Types of Welfare States:

  • The continental welfare state (Belgium, France, Germany, Luxembourg, Netherlands, Austria) is characterized by the strategy of “paying off” social problems. The compensatory measures are predominant, together with a high degree of regulation in industry. The welfare state is “the compensator of first resort”, while universalism has been undermined by the “institutionalized full employment promises” and “private labor market practices”. However, the insurance-based unemployment benefits and the generous welfare funds led to the reduction of poverty and a very good health care.
  • The Scandinavian welfare state (Sweden, Denmark, Finland), also known as the “Swedish model” stresses the right to work for everyone, the state being the “employer of first resort”. The state is in charge of financing and organizing the social benefits for the citizens and the welfare model is accompanied by both a broad basis of taxation and a high taxation burden. The “Swedish model” also has the advantage of having a more simple organization than the other European countries because most of the welfare tasks are carried out by the state and the local authorities and it is less dependent on individuals, national welfare organizations, families or churches.
  • The Anglo-Saxon welfare model (UK, Ireland) is also called the “residual welfare model” and it has a low degree of job protection. It is characterized by selectivity, which translates in easy hiring and firing of employees by companies. Unemployment is kept at a much lower level than in the other member states. However, this social strategy has proven unsuccessful in reducing poverty, as the expenditures on welfare is much lower than those of the other European states (for UK it is 22% of the national budget). There have been cuts in national insurance benefits, the abolition of the link between the state pension and average earnings, incentives to transfer to private pensions, and cuts in entitlements to unemployment and disability benefits.
  • The Mediterranean welfare state (Italy, Spain, Portugal, Greece) is characterized by a “rudimentary welfare state”, with a strong internal polarization in social benefits. Although there is no minimum income scheme in Italy, Spain, Portugal and Greece, the retirement benefits for the citizens who qualify are the highest in Europe. There is a class of “hyper-protected individuals" (white-collar workers), but also a large number of unprotected individuals (irregular workers, young people and the long-term unemployed).

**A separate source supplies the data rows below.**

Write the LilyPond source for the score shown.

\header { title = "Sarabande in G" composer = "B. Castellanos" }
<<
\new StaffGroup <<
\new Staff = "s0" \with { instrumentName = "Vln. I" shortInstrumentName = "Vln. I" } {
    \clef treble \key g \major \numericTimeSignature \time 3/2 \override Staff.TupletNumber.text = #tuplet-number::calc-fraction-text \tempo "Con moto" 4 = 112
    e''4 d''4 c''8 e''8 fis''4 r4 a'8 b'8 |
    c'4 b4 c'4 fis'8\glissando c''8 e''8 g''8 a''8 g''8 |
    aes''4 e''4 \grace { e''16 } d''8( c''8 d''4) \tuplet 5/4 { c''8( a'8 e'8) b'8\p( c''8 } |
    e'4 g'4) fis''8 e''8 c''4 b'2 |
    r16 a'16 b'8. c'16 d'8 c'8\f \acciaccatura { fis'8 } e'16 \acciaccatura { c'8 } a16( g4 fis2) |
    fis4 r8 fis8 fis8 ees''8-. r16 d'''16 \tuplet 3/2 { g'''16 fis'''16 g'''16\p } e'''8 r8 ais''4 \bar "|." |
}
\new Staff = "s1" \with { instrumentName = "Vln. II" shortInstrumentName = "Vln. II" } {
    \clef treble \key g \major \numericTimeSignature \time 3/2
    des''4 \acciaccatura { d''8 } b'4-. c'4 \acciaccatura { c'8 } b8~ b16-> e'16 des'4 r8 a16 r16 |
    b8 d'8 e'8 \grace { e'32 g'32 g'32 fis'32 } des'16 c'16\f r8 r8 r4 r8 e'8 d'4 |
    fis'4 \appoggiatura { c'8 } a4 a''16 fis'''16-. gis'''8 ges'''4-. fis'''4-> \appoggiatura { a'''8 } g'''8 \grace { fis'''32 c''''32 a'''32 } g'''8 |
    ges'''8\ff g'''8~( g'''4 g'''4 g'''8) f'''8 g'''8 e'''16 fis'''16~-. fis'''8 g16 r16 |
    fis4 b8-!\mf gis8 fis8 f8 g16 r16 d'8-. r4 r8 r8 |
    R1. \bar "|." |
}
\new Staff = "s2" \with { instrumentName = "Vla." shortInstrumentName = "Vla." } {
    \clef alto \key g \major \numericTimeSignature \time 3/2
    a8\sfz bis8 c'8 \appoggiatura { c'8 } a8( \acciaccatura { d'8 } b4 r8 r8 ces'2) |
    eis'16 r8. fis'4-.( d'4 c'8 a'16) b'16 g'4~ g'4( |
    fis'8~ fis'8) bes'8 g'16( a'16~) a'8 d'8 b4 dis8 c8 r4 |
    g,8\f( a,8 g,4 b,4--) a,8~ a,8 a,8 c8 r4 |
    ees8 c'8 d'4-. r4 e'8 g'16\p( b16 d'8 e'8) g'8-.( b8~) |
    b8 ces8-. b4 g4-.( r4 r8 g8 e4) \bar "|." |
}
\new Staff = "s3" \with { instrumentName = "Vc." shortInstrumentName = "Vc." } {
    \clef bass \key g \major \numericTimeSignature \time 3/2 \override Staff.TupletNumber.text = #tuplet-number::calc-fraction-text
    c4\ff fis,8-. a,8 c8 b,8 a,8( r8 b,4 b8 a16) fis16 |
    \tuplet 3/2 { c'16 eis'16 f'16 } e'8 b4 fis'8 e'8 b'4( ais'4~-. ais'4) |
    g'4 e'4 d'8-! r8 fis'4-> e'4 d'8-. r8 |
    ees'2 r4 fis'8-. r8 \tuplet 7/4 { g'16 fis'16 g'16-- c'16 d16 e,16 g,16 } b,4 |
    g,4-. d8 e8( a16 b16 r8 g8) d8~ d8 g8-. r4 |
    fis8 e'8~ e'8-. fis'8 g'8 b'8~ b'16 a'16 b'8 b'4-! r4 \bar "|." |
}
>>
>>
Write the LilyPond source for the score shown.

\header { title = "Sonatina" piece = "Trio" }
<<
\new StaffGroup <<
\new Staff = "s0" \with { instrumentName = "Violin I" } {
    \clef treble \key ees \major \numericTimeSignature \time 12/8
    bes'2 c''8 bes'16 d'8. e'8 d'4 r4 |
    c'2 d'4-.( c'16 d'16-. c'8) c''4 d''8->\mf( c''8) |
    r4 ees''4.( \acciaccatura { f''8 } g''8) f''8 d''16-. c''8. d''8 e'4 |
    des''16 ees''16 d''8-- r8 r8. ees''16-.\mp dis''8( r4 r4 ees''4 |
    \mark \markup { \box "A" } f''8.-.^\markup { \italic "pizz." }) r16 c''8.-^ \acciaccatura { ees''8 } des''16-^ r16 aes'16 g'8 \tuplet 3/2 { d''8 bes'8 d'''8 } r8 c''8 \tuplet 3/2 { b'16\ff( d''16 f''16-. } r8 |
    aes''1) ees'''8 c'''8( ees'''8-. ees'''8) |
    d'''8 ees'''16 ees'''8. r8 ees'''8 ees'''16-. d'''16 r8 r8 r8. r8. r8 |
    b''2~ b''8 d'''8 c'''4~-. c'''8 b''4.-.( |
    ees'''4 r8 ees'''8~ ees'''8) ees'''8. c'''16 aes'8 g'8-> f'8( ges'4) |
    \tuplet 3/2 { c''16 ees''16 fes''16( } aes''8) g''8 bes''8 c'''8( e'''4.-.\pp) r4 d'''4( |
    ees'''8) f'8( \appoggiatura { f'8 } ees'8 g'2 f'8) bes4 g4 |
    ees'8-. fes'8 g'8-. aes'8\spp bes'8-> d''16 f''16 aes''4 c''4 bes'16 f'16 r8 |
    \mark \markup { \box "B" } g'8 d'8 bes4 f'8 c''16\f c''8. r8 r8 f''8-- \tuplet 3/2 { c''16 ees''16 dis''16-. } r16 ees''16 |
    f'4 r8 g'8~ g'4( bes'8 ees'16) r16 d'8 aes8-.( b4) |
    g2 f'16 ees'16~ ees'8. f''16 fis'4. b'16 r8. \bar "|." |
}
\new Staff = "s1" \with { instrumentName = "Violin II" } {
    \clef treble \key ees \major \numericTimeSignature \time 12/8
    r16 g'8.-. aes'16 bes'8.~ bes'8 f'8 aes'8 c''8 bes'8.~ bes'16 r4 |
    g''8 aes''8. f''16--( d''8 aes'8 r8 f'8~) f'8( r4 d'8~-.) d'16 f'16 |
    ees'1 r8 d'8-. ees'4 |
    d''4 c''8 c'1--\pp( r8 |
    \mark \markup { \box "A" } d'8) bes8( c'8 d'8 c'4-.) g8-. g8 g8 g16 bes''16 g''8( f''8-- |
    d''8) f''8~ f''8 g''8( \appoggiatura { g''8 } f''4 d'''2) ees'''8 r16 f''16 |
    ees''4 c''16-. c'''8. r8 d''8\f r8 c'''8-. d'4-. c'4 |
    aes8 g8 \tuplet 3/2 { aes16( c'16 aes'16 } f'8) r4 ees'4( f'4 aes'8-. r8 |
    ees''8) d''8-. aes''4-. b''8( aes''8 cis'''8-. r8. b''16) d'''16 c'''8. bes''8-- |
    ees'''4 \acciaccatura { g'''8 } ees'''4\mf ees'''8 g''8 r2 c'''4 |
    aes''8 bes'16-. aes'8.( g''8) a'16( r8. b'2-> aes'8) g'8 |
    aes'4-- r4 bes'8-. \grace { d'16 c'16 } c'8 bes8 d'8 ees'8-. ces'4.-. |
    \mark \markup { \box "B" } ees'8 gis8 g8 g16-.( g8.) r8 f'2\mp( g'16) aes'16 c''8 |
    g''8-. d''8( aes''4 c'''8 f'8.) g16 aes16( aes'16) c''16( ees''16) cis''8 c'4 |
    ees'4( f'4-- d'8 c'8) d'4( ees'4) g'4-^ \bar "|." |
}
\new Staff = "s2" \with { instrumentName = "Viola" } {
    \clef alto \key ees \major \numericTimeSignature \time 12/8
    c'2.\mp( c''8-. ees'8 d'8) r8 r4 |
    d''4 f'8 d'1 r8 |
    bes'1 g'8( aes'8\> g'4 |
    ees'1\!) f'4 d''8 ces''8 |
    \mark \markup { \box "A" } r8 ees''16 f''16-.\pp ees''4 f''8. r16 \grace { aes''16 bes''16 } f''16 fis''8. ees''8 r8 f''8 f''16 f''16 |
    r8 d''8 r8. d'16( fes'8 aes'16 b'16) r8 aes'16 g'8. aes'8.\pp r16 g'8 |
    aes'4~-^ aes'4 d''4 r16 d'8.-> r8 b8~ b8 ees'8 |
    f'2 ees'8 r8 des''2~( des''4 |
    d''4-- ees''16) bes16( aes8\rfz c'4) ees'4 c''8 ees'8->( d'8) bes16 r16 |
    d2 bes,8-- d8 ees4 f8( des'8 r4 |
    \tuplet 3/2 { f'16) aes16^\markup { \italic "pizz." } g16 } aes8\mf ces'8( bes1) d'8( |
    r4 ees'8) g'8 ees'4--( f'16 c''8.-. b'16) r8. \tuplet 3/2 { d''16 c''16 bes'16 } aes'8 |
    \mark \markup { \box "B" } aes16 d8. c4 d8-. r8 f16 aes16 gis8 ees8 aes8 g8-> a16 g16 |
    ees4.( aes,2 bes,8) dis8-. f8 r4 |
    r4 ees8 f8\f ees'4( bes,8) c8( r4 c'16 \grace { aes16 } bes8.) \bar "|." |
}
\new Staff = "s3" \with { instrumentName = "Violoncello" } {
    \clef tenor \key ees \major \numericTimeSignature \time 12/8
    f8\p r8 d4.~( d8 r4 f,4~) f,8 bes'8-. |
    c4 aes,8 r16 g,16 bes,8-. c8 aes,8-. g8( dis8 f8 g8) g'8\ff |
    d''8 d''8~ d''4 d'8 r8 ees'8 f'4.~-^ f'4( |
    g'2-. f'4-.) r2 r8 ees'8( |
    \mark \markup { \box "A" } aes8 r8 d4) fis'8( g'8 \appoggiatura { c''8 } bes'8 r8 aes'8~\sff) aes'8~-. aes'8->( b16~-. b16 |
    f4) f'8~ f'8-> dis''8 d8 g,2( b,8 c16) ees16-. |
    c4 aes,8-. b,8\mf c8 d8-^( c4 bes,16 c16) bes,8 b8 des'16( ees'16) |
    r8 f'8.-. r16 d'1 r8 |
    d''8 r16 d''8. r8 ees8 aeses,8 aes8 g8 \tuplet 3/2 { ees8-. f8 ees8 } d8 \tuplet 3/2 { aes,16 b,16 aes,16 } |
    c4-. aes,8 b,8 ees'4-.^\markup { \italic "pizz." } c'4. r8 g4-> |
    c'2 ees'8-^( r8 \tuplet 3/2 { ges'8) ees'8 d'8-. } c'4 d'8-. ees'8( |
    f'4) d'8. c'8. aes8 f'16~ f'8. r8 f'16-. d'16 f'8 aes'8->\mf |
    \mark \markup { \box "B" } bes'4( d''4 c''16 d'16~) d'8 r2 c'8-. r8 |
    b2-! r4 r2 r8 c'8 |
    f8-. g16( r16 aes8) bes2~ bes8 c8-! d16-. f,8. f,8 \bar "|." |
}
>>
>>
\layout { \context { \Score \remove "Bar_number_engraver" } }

The degree of state activity in the welfare sector is extremely low and not efficient in reducing poverty at the lower end of society.

A New Emerging Welfare State in the EU

With the accession of the new 12 member states (2004 and 2007), we could say that there is another category of welfare state that could be added to the four described above: the post-communist welfare state. This type was characterized by the “transition dilemma”; after the separation from the communist regime the economic performance was lower than expected and the East and South-East European countries needed to find ways to respond to the demand of a better welfare, without compromising the competitiveness of their economies. Although the post-communist countries entered the transition period with a set of welfare policies which were inherited from the old system, their quality was low and encompassed many inequalities. The new member states are now still based on the service system, but they are also caught within the temptation towards the market. In the case of Romania and Bulgaria, the two states preferred to keep the welfare state intact; then they “rolled it back, in order to promote macro-economic efficiency and growth, and later took measures to meet the rising social costs of transition to the market system”.

The process of European integration was accompanied by the attempt of coordinating, to a certain degree, the different welfare systems of the member states. The problem lies in assessing if this attempt was effective and if it actually produced significant changes in the national social policies.